| DATA FOR THE TASK |
Start of Block
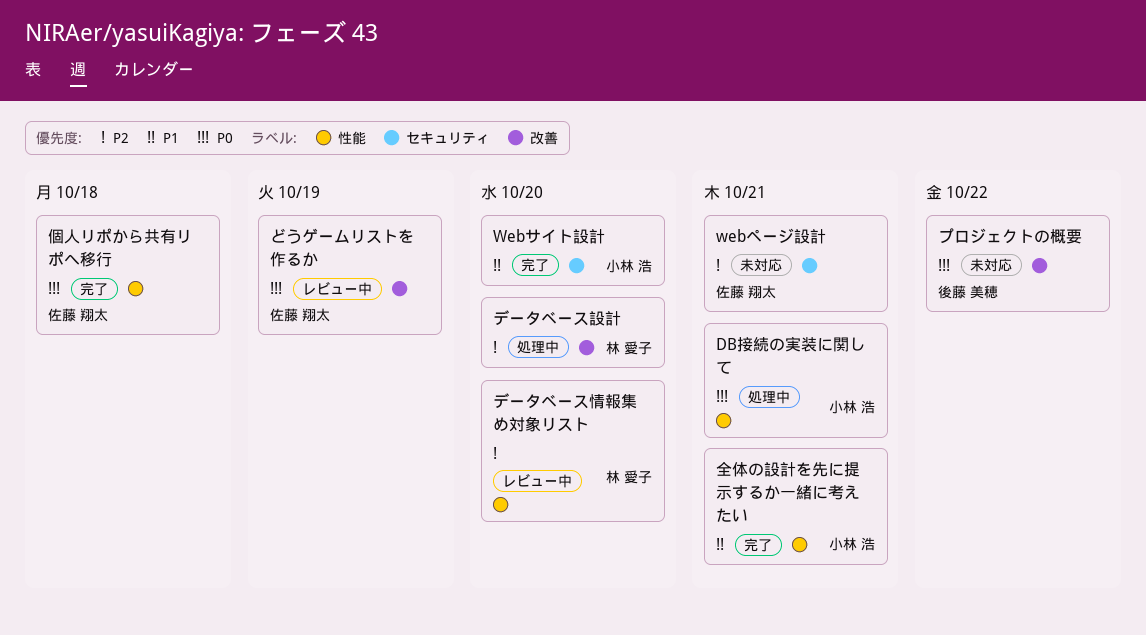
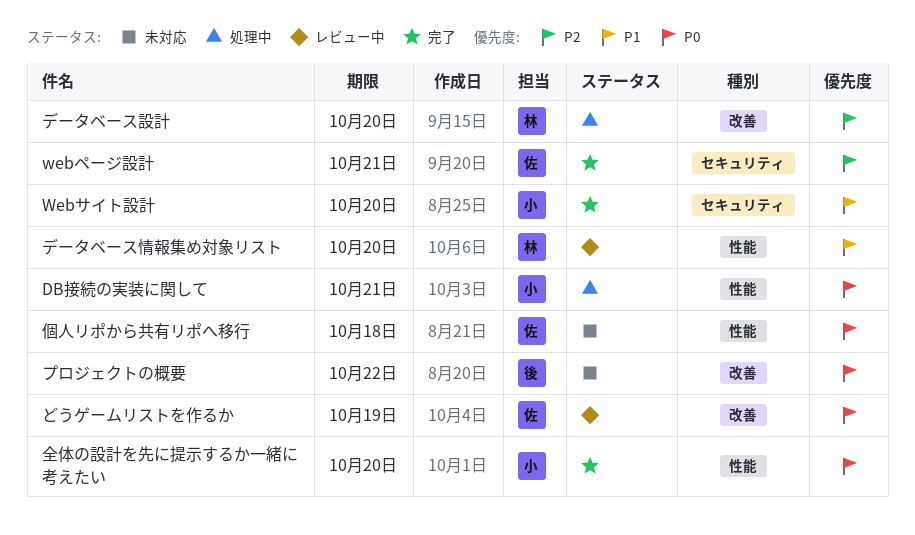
webページ設計, status: 未対応 -> 完了
データベース情報集め対象リスト, priority: P2 -> P1
個人リポから共有リポへ移行, status: 完了 -> 未対応
全体の設計を先に提示するか一緒に考えたい, priority: P1 -> P0
全体の設計を先に提示するか一緒に考えたい, due: Oct 21 -> Oct 20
End of Block
| EXERCISE |
Pick out every line above that contains the word "priority" and copy it.

| RESPONSE TO THE EXERCISE |
データベース情報集め対象リスト, priority: P2 -> P1
全体の設計を先に提示するか一緒に考えたい, priority: P1 -> P0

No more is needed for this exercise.